**What is needed:** Look through the data and write out every line with the word "here" in it.

**Data records:**
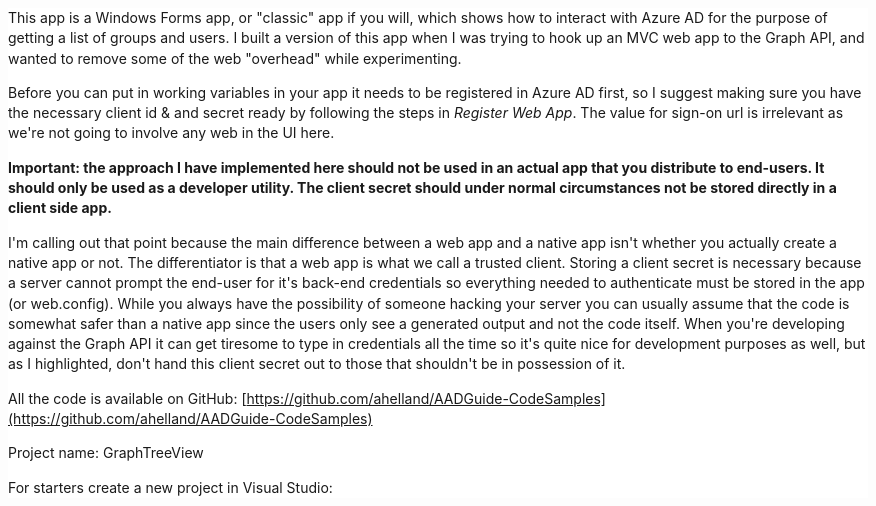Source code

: ﻿<properties
	pageTitle="GraphTreeView (Windows Forms)"
	description="How to build a Windows Forms app for retrieving groups and users from Azure AD, and build a treeview to present the results in a hierarchical view."
	slug="graphtreeview"
    order="500"
	keywords="Azure AD, AAD, Integration, Identity, Windows Forms App, AAD App Registration"
/>

This app is a Windows Forms app, or "classic" app if you will, which shows how to interact with Azure AD for the purpose of getting a list of groups and users. I built a version of this app when I was trying to hook up an MVC web app to the Graph API, and wanted to remove some of the web "overhead" while experimenting.

Before you can put in working variables in your app it needs to be registered in Azure AD first, so I suggest making sure you have the necessary client id &amp; and secret ready by following the steps in _Register Web App_. The value for sign-on url is irrelevant as we're not going to involve any web in the UI here.

**Important: the approach I have implemented here should not be used in an actual app that you distribute to end-users. It should only be used as a developer utility. The client secret should under normal circumstances not be stored directly in a client side app.**

I'm calling out that point because the main difference between a web app and a native app isn't whether you actually create a native app or not. The differentiator is that a web app is what we call a trusted client. Storing a client secret is necessary because a server cannot prompt the end-user for it's back-end credentials so everything needed to authenticate must be stored in the app (or web.config). While you always have the possibility of someone hacking your server you can usually assume that the code is somewhat safer than a native app since the users only see a generated output and not the code itself. When you're developing against the Graph API it can get tiresome to type in credentials all the time so it's quite nice for development purposes as well, but as I highlighted, don't hand this client secret out to those that shouldn't be in possession of it.

All the code is available on GitHub:
[https://github.com/ahelland/AADGuide-CodeSamples](https://github.com/ahelland/AADGuide-CodeSamples)

Project name: GraphTreeView

For starters create a new project in Visual Studio:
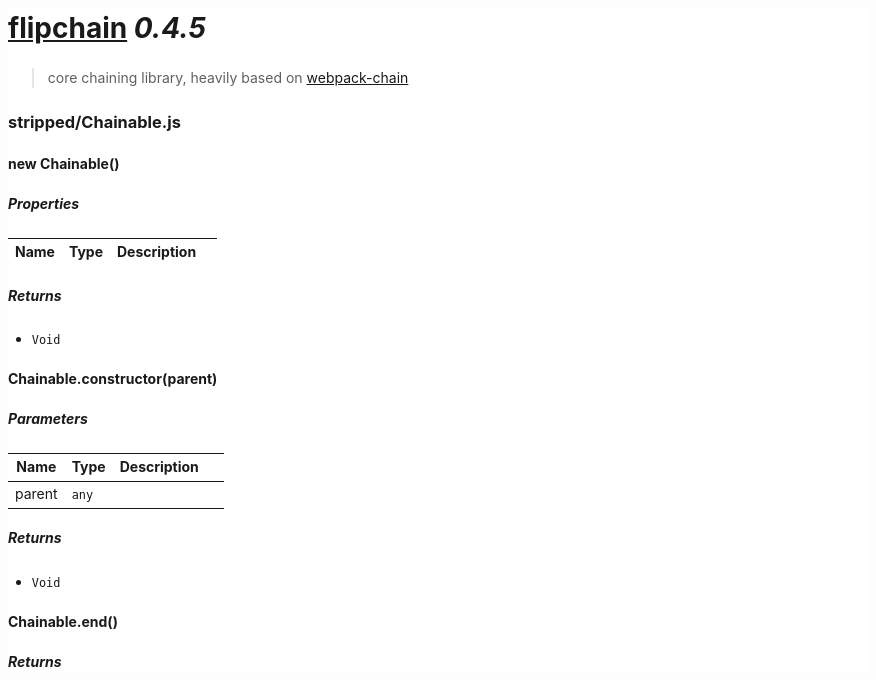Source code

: # [flipchain](https://github.com/fliphub/fliphub#readme) *0.4.5*

> core chaining library, heavily based on [webpack-chain](https://github.com/mozilla-rpweb/webpack-chain)


### stripped/Chainable.js


#### new Chainable() 







##### Properties

| Name | Type | Description |  |
| ---- | ---- | ----------- | -------- |



##### Returns


- `Void`



#### Chainable.constructor(parent) 






##### Parameters

| Name | Type | Description |  |
| ---- | ---- | ----------- | -------- |
| parent | `any`  |  | &nbsp; |




##### Returns


- `Void`



#### Chainable.end() 








##### Returns
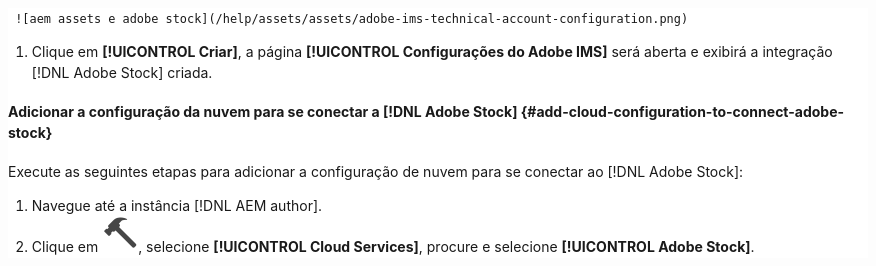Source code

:      ![aem assets e adobe stock](/help/assets/assets/adobe-ims-technical-account-configuration.png)
1. Clique em **[!UICONTROL Criar]**, a página **[!UICONTROL Configurações do Adobe IMS]** será aberta e exibirá a integração [!DNL Adobe Stock] criada.

#### Adicionar a configuração da nuvem para se conectar a [!DNL Adobe Stock] {#add-cloud-configuration-to-connect-adobe-stock}

Execute as seguintes etapas para adicionar a configuração de nuvem para se conectar ao [!DNL Adobe Stock]:

1. Navegue até a instância [!DNL AEM author].
1. Clique em ![aem assets e adobe stock](/help/assets/assets/Hammer.svg), selecione **[!UICONTROL Cloud Services]**, procure e selecione **[!UICONTROL Adobe Stock]**.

**Solution to this problem:**
Before you can put in working variables in your app it needs to be registered in Azure AD first, so I suggest making sure you have the necessary client id &amp; and secret ready by following the steps in _Register Web App_. The value for sign-on url is irrelevant as we're not going to involve any web in the UI here.
**Important: the approach I have implemented here should not be used in an actual app that you distribute to end-users. It should only be used as a developer utility. The client secret should under normal circumstances not be stored directly in a client side app.**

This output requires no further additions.